Top of Provided text

The ministry of Jesus was not successful. As all four gospel editors are at pains to point out, there was mostly confusion or hostility. Even those who did follow him were not consistent.

Jacques Derrida has pondered over a story told by Maurice Blanchot near the end of
The Writing of the Disaster, a response to the Holocaust. As Blanchot tells it, the Messiah just shows up among the beggars and rejects who live at the gates into Rome. He blends right in at first. But eventually one of them recognizes him and asks him, "When will you come?" "If anyone will heed my words", the Messiah replies, "I will come today." John Caputo, Derrida's American interpreter, reflects: "The Messianic 'today' means: if you will begin, now, to respond to the call for the Messiah not with hollow words but with virtue. There is a way of waiting for the future that is going on right now, that begins here and now, and places an urgent demand upon us at this moment." (The Prayers and Tears of Jacques Derrida, p. 80) Jesus has already said that those whose in whom his words take root will "bear fruit."

How do the words of Jesus take root and eventually bear the fruit of compassion and justice in those who do respond?  "...This is the essence of the Lord's gift of self: it is a full gift, knowing no measure, poured out extravagantly. And when the Lord shows this gift of himself to people, he awakens in them the understanding of such a gift as self, he makes it possible for them to imitate him. He awakens in them the yearning to give more than they themselves possess. He draws forth from them an inclination to pass beyond boundaries." (Thanks be to God for these compelling words of Adrience von Speyer, Hans Urs von Balthasar's partner and inspiration, as quoted by Michelle Schumacher in the current issue of
Modern Theology, p. 363 See link below)


The one who has "ears" let that person "hear."

Bottom of Provided text

▶ Problem to work on: Please list every title of a published work named in the reflection on the ministry of Jesus. The material after this text is separate from it.

Top of Data shown

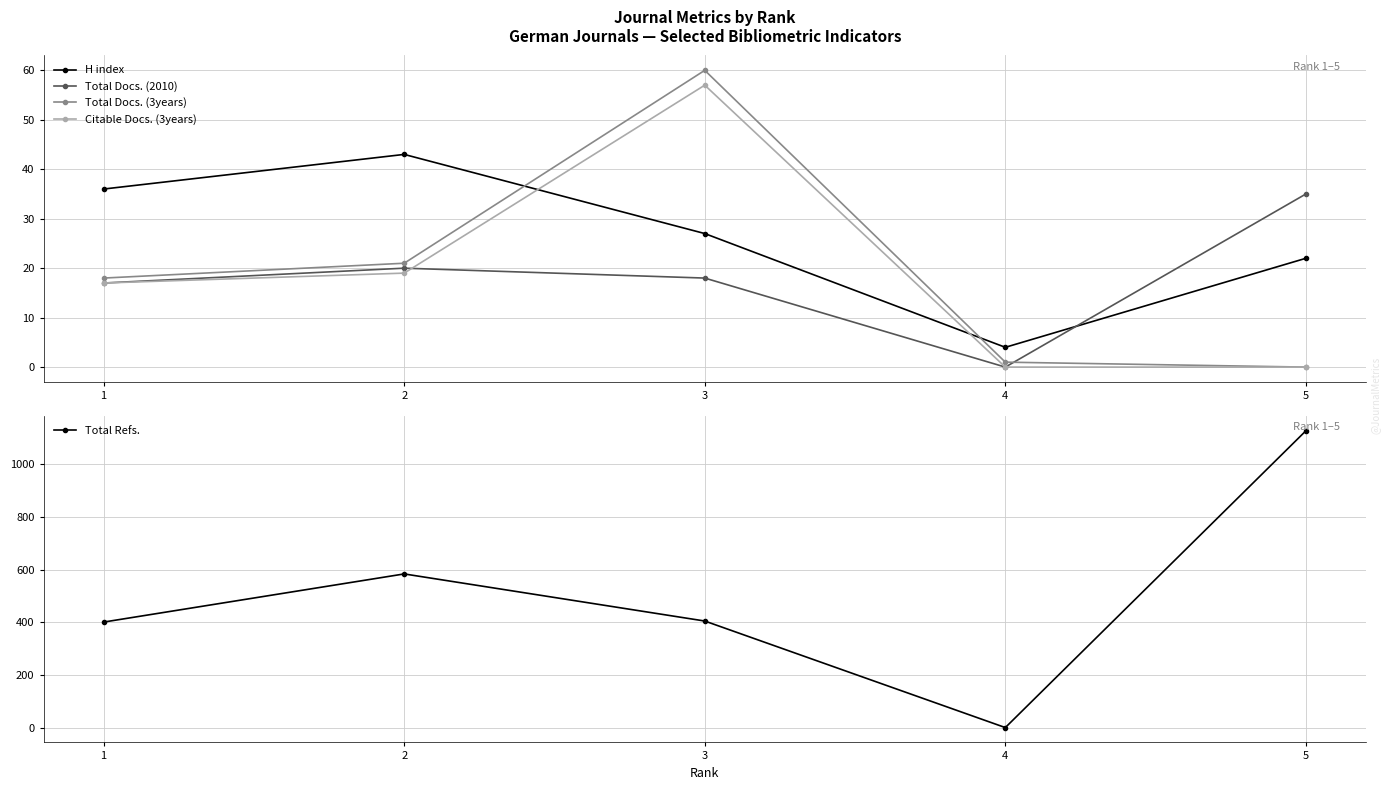

What is the highest value of the Total Refs. series?

1128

Bottom of Data shown

▶ Task response:
- The Writing of the Disaster
- The Prayers and Tears of Jacques Derrida
- Modern Theology